Input data Start Marker

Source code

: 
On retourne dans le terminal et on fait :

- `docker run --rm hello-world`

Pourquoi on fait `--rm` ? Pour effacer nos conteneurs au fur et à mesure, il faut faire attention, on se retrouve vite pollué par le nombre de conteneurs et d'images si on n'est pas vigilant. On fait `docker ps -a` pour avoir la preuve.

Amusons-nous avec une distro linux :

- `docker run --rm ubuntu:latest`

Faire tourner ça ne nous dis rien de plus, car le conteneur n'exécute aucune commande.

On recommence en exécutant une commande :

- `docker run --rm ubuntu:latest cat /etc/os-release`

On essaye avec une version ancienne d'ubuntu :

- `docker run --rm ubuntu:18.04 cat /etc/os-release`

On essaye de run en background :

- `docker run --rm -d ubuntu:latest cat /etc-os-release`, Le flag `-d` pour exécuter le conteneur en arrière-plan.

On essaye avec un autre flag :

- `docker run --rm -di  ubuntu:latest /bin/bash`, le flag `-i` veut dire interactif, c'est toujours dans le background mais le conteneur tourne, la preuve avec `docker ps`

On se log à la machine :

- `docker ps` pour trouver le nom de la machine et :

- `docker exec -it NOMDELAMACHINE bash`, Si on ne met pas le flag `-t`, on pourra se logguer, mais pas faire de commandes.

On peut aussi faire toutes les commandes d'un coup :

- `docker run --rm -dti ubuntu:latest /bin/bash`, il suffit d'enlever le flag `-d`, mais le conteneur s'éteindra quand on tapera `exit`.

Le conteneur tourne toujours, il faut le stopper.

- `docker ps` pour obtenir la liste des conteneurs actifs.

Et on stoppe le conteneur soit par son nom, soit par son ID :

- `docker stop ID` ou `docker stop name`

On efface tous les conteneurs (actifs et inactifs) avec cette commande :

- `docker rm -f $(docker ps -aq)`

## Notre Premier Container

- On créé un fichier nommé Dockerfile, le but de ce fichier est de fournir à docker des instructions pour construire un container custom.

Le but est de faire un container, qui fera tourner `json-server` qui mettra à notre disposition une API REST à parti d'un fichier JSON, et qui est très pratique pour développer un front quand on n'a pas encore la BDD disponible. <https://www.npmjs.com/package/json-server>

Input data End Marker

Exercise requirements = Copy, exactly and only, the lines above that begin with the one containing "On essaye avec une" and finish with the one containing "## Notre Premier Container".

Answer for the task =
On essaye avec une version ancienne d'ubuntu :

- `docker run --rm ubuntu:18.04 cat /etc/os-release`

On essaye de run en background :

- `docker run --rm -d ubuntu:latest cat /etc-os-release`, Le flag `-d` pour exécuter le conteneur en arrière-plan.

On essaye avec un autre flag :

- `docker run --rm -di  ubuntu:latest /bin/bash`, le flag `-i` veut dire interactif, c'est toujours dans le background mais le conteneur tourne, la preuve avec `docker ps`

On se log à la machine :

- `docker ps` pour trouver le nom de la machine et :

- `docker exec -it NOMDELAMACHINE bash`, Si on ne met pas le flag `-t`, on pourra se logguer, mais pas faire de commandes.

On peut aussi faire toutes les commandes d'un coup :

- `docker run --rm -dti ubuntu:latest /bin/bash`, il suffit d'enlever le flag `-d`, mais le conteneur s'éteindra quand on tapera `exit`.

Le conteneur tourne toujours, il faut le stopper.

- `docker ps` pour obtenir la liste des conteneurs actifs.

Et on stoppe le conteneur soit par son nom, soit par son ID :

- `docker stop ID` ou `docker stop name`

On efface tous les conteneurs (actifs et inactifs) avec cette commande :

- `docker rm -f $(docker ps -aq)`

## Notre Premier Container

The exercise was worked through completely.